The memo went on to say that animal agriculture - beef production in particular - wastes water, fertilizer, fossil fuels and other resources. It also contributes to global climate change, the memo said.
"Because Meatless Monday involves only one day a week, it is a small change that could produce big results," the newsletter said. "Did you notice that our cafeterias have tasty meatless options?"
The association's president, J.D. Alexander, said the newsletter called into question the USDA's "commitment" to farmers and ranchers. He called the newsletter "awakening," and condemned the agency for failing to understand efforts made to produce food sustainably. He cited progress the industry has made over the last 30 years to produce more meat with fewer environmental costs.
"This move by USDA should be condemned by anyone who believes agriculture is fundamental to sustaining life on this planet," Alexander said.
Sen. Jerry Moran (R-Kansas) noticed, too. Once he saw Twitter responses to the USDA's promotion of Meatless Mondays, he immediately printed out the USDA's newsletter and headed down to the Senate floor, his aide, Garrette Silverman told ABCNews.com. Kansas is the third-largest beef producer in the country.
"We are a beef-producing state and it is one of the items that improves our balance of trade as we export meat and beef around the world," Moran concluded his three-minute speech on the Senate floor. "And, yet, our own Department of Agriculture encourages people not to consume meat."
A press release from Moran's office called the newsletter "demonizing" to the meat industry and meat consumers. He said the letter "attacks" meat production and fails to acknowledge livestock's role in the economy.
"Never in my life would I have expected USDA to be opposed to farmers and ranchers," Sen. Moran said.
By Wednesday afternoon, the memo was offline and a USDA tweet said it was posted in error.
"USDA does not endorse Meatless Monday," the USDA tweeted.
Peggy Nue, President of Monday Campaigns, said she was initially pleased the USDA plugged Meatless Mondays this week, and she was surprised at how fast the USDA reversed its position.
"It shouldn't be considered a threatening idea," she said. "We're not saying give up meat entirely - just one day a week."
Nue pointed toward the USDA's most recent dietary guidelines, which came out in early 2011 and urge people to reduce solid fats and salts.
Indeed, chapter three of the USDA document, titled "Foods and Food Components to Reduce," includes 14 mentions of the word "beef" and nine mentions of the word "meat."
"There really is a conflict in their mission," Nue said. "On one hand, they represent the meat industry, and on the other, they're putting out dietary guidelines to make America healthier."

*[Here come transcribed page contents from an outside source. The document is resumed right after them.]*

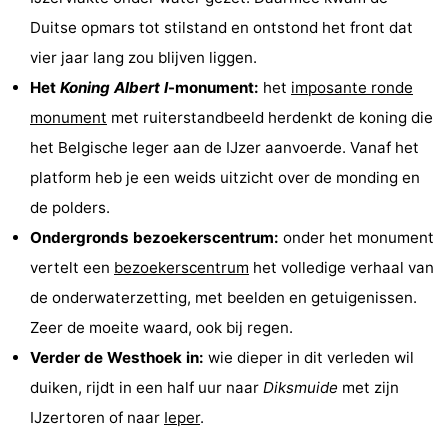
Duitse opmars tot stilstand en ontstond het front dat
vier jaar lang zou blijven liggen.
Het
Koning Albert I
-monument:
het
imposante ronde
monument
met ruiterstandbeeld herdenkt de koning die
het Belgische leger aan de IJzer aanvoerde. Vanaf het
platform heb je een weids uitzicht over de monding en
de polders.
Ondergronds bezoekerscentrum:
onder het monument
vertelt een
bezoekerscentrum
het volledige verhaal van
de onderwaterzetting, met beelden en getuigenissen.
Zeer de moeite waard, ook bij regen.
Verder de Westhoek in:
wie dieper in dit verleden wil
duiken, rijdt in een half uur naar
Diksmuide
met zijn
IJzertoren of naar
Ieper
.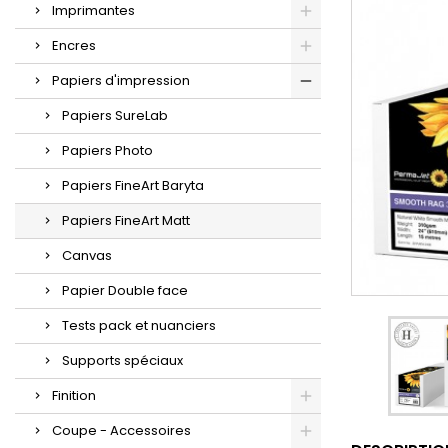
Imprimantes
Encres
Papiers d'impression
Papiers SureLab
Papiers Photo
Papiers FineArt Baryta
Papiers FineArt Matt
Canvas
Papier Double face
Tests pack et nuanciers
Supports spéciaux
Finition
Coupe - Accessoires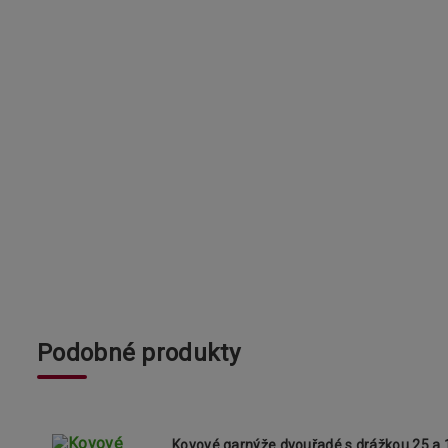
Podobné produkty
Kovové garnýže dvouřadé s drážkou 25 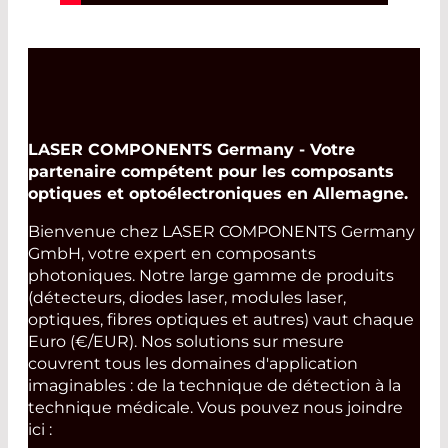
LASER COMPONENTS Germany - Votre
partenaire compétent pour les composants
optiques et optoélectroniques en Allemagne.
Bienvenue chez LASER COMPONENTS Germany
GmbH, votre expert en composants
photoniques. Notre large gamme de produits
(détecteurs, diodes laser, modules laser,
optiques, fibres optiques et autres) vaut chaque
Euro (€/EUR). Nos solutions sur mesure
couvrent tous les domaines d'application
imaginables : de la technique de détection à la
technique médicale. Vous pouvez nous joindre
ici :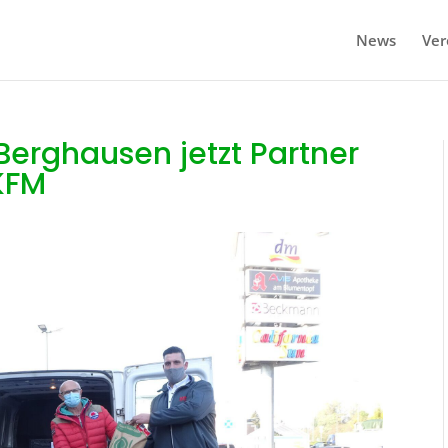
News
Ver
erghausen jetzt Partner
SKFM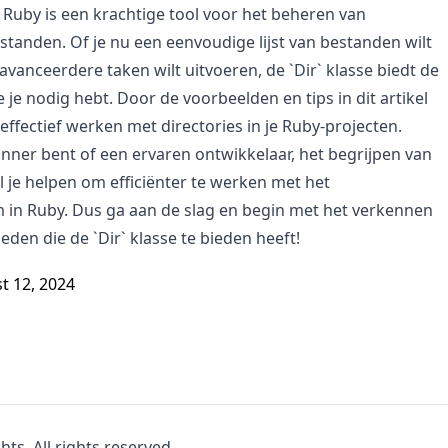
n Ruby is een krachtige tool voor het beheren van
estanden. Of je nu een eenvoudige lijst van bestanden wilt
vanceerdere taken wilt uitvoeren, de `Dir` klasse biedt de
ie je nodig hebt. Door de voorbeelden en tips in dit artikel
 effectief werken met directories in je Ruby-projecten.
inner bent of een ervaren ontwikkelaar, het begrijpen van
al je helpen om efficiënter te werken met het
 in Ruby. Dus ga aan de slag en begin met het verkennen
den die de `Dir` klasse te bieden heeft!
t 12, 2024
hts. All rights reserved.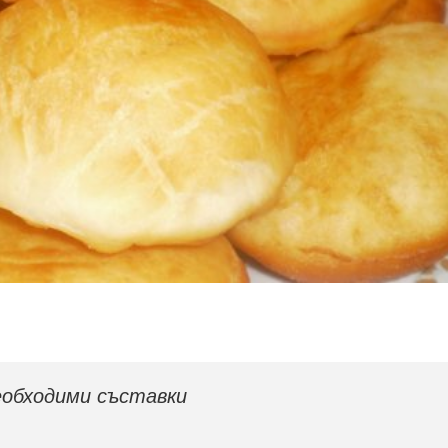
обходими съставки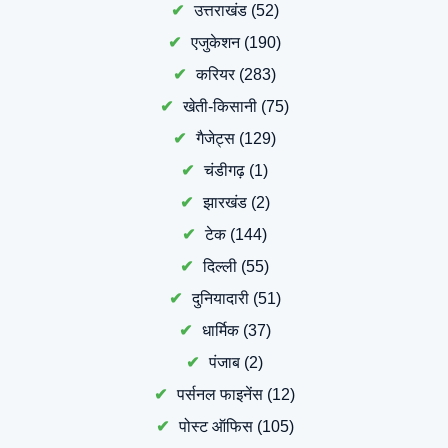
उत्तराखंड
(52)
एजुकेशन
(190)
करियर
(283)
खेती-किसानी
(75)
गैजेट्स
(129)
चंडीगढ़
(1)
झारखंड
(2)
टेक
(144)
दिल्ली
(55)
दुनियादारी
(51)
धार्मिक
(37)
पंजाब
(2)
पर्सनल फाइनेंस
(12)
पोस्ट ऑफिस
(105)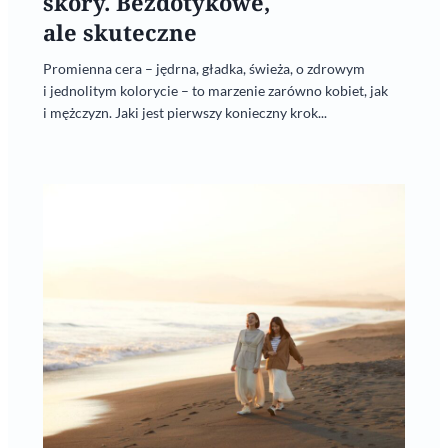
skóry. Bezdotykowe,
ale skuteczne
Promienna cera – jędrna, gładka, świeża, o zdrowym
i jednolitym kolorycie – to marzenie zarówno kobiet, jak
i mężczyzn. Jaki jest pierwszy konieczny krok...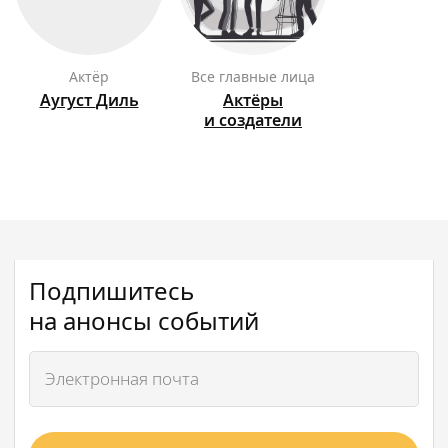
актёр
Все главные лица
Аугуст
Диль
Актёры
и создатели
Подпишитесь
на анонсы событий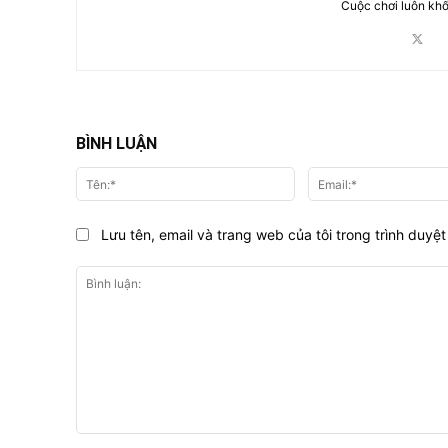
Cuộc chơi luôn khố
BÌNH LUẬN
Tên:*
Lưu tên, email và trang web của tôi trong trình duyệt 
Bình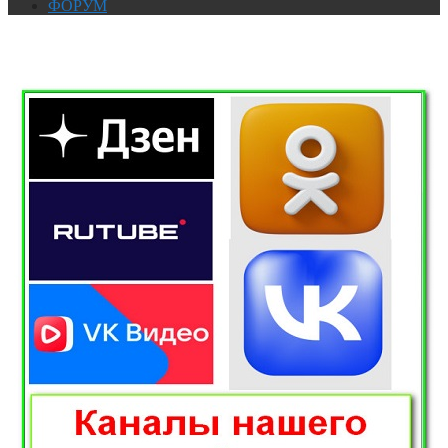
ФОРУМ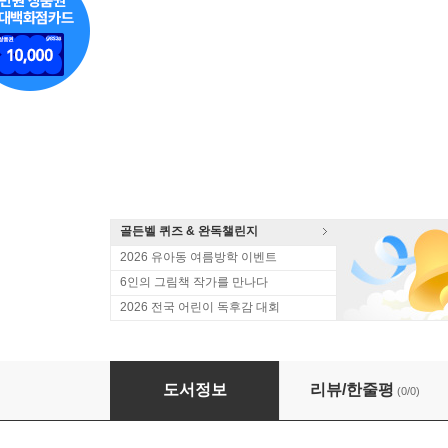
골든벨 퀴즈 & 완독챌린지
2026 유아동 여름방학 이벤트
6인의 그림책 작가를 만나다
2026 전국 어린이 독후감 대회
나도 이제 초등학생 시리즈 11-15 세트
도서정보
리뷰/한줄평
(0/0)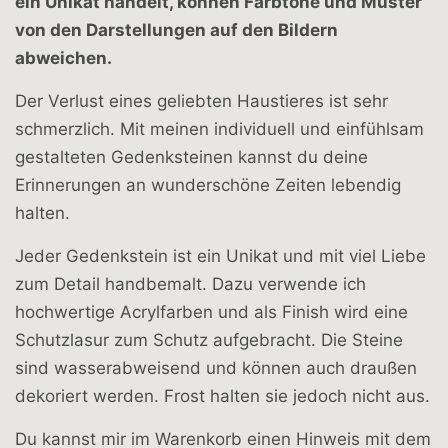
ein Unikat handelt, können Farbtöne und Muster
von den Darstellungen auf den Bildern
abweichen.
Der Verlust eines geliebten Haustieres ist sehr
schmerzlich. Mit meinen individuell und einfühlsam
gestalteten Gedenksteinen kannst du deine
Erinnerungen an wunderschöne Zeiten lebendig
halten.
Jeder Gedenkstein ist ein Unikat und mit viel Liebe
zum Detail handbemalt. Dazu verwende ich
hochwertige Acrylfarben und als Finish wird eine
Schutzlasur zum Schutz aufgebracht. Die Steine
sind wasserabweisend und können auch draußen
dekoriert werden. Frost halten sie jedoch nicht aus.
Du kannst mir im Warenkorb einen Hinweis mit dem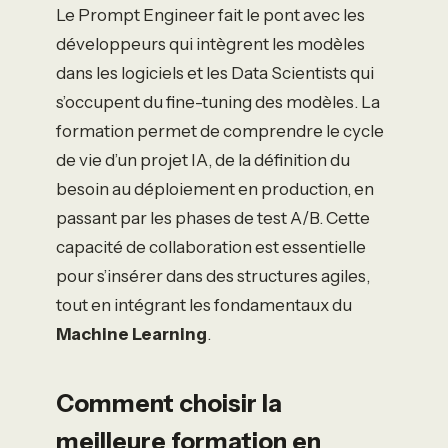
Le Prompt Engineer fait le pont avec les
développeurs qui intègrent les modèles
dans les logiciels et les Data Scientists qui
s’occupent du fine-tuning des modèles. La
formation permet de comprendre le cycle
de vie d’un projet IA, de la définition du
besoin au déploiement en production, en
passant par les phases de test A/B. Cette
capacité de collaboration est essentielle
pour s’insérer dans des structures agiles,
tout en intégrant les fondamentaux du
Machine Learning
.
Comment choisir la
meilleure formation en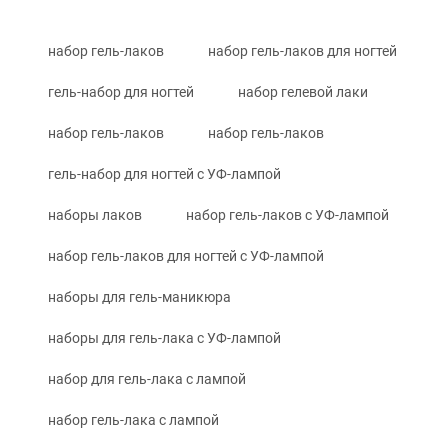
набор гель-лаков
набор гель-лаков для ногтей
гель-набор для ногтей
набор гелевой лаки
набор гель-лаков
набор гель-лаков
гель-набор для ногтей с УФ-лампой
наборы лаков
набор гель-лаков с УФ-лампой
набор гель-лаков для ногтей с УФ-лампой
наборы для гель-маникюра
наборы для гель-лака с УФ-лампой
набор для гель-лака с лампой
набор гель-лака с лампой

It's all too familiar to Professor Walter Willett, who chairs the nutrition department at the Harvard School of Public Health. When the USDA replaced its food pyramid with the "Healthy Eating Plate" last year, he told the Wall Street Journal it was "pretty useless" and designed his own.
"There's a lot of schizophrenia within the department," Willett said, citing the USDA's promotion of cheese and beef consumption despite its warnings about saturated fats. "If you really believed in the dietary guidelines and you're really promoting the dietary guidelines, Meatless Monday is a great thing to do."
Willett said the newsletter also rightfully depicted red meat as environmentally taxing. Cows take two to three years to mature before they can be sold, they use a considerable amount of resources, and they produce methane, a powerful greenhouse gas.
"Without question, the 1,000-pound steer in the room in terms of environmental impact is beef," he said.